Ed Skoudis


Ed began teaching for SANS Institute in 1999. He earned an M.S. in Information Networking from Carnegie Mellon University and had already become a trusted security consultant with many accolades. He was the expert called in by the White House to test security viability of the Trusted Internet Connection (TIC) that now protects US Government networks and he led the team that first publicly demonstrated significant security flaws in virtual machine technology. With his vast foundational knowledge of attacker behavior and techniques, and his work creating hacker challenges in the nascent stages of Counter Hack, Ed founded the SANS Penetration Testing Curriculum in 2008. He cites, “I really love building SANS courses and cyber ranges and working hard to make sure they represent realistic technical lessons that students can apply immediately when they get back to the office.”

In 2010, Ed and his team at Counter Hack built NetWars, the widely used cyber training and skills assessment ranges relied upon by military units and corporations with major assets at risk. Now there are more than 5 versions of NetWars available in various modalities, including Core, DFIR, Cyber Defense, ICS, and CyberCity, not to mention Counter Hack’s wildly popular Holiday Hack Challenge, featuring the KringleCon virtual conference. In 2015, Ed was awarded the Order of Thor Medal by the Military Cyber Professionals Association for his contributions in preparing the next generation of Cyber Warriors in large part because of these ranges. “When I first learned the offensive arts back in the day, there weren’t many good, realistic, safe environments to practice and build skills. Some of my friends and peers did some pretty crazy stuff back then – stuff that could get them in BIG TIME trouble. In my work now, I want to make sure that we have safe alternatives for people to build their skills.” Today, Ed continues to mentor the SANS author team in making realistic labs and ranges so that people can learn safely.

Ed has been published numerous times, including his own books The Hack-Counter Hack Training Course and Counter Hack Reloaded: A Step-by-Step Guide to Computer Attacks and Effective Defenses, and he’s often referenced in security articles, like the wide press coverage on his RSA panels in recent years about the most dangerous attack techniques and security threats. He originally authored SANS’s flagship penetration testing courses, SEC504: Hacker Tools, Techniques, Exploits, and Incident Handling and SEC560: Network Penetration Testing and Ethical Hacking, but in the classroom is where his love of storytelling really shines, elevating the content with real examples to hammer home each detailed technical point through narrative.

His absolute favorite hobby is hacking together cool Internet of Things stuff for his office.
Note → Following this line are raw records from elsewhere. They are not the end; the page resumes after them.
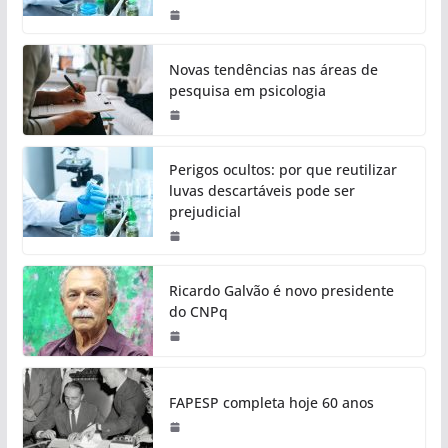
Novas tendências nas áreas de
pesquisa em psicologia
Perigos ocultos: por que reutilizar
luvas descartáveis pode ser
prejudicial
Ricardo Galvão é novo presidente
do CNPq
FAPESP completa hoje 60 anos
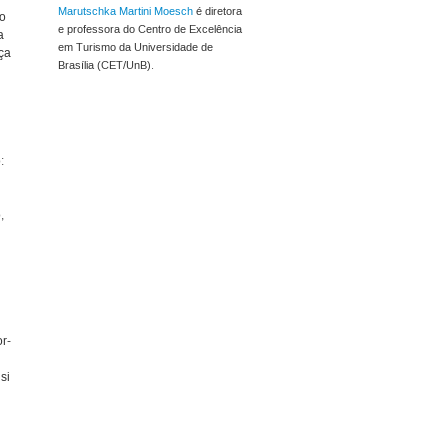
Marutschka Martini Moesch
é diretora
mo
e professora do Centro de Excelência
a
em Turismo da Universidade de
ça
Brasília (CET/UnB).
:
,
or-
si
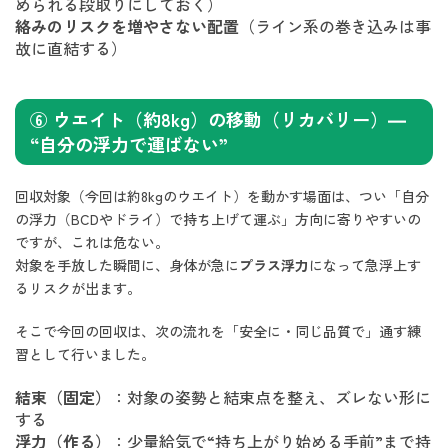
められる段取りにしておく）
絡みのリスクを増やさない配置
（ライン系の巻き込みは事
故に直結する）
⑥ ウエイト（約8kg）の移動（リカバリー）—
“自分の浮力で運ばない”
回収対象（今回は約8kgのウエイト）を動かす場面は、つい「自分
の浮力（BCDやドライ）で持ち上げて運ぶ」方向に寄りやすいの
ですが、これは危ない。
対象を手放した瞬間に、身体が急に
プラス浮力
になって急浮上す
るリスクが出ます。
そこで今回の回収は、次の流れを「安全に・同じ品質で」通す練
習として行いました。
結束（固定）
：対象の姿勢と結束点を整え、ズレない形に
する
浮力（作る）
：少量給気で“持ち上がり始める手前”まで持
Utilizing new hardware and automation, Ed can bring antique technologies back to life, writing code that stitches it all together with the cloud. Among other projects, he’s implemented the “MorseCodinator”, which is an 1861 telegraph key that follows him on Twitter, diligently typing out anything he tweets in morse code, and he’s taken a 1951 porthole TV and connected it to a Raspberry Pi to enable Netflix viewing while participating in Google Meets via the 19-inch black and white TV. “I have an old Tesla coil and a razor-sharp 1938 Westinghouse fan that I can control via Amazon Alexa. What can possibly go wrong! But, gosh, it’s so much fun!”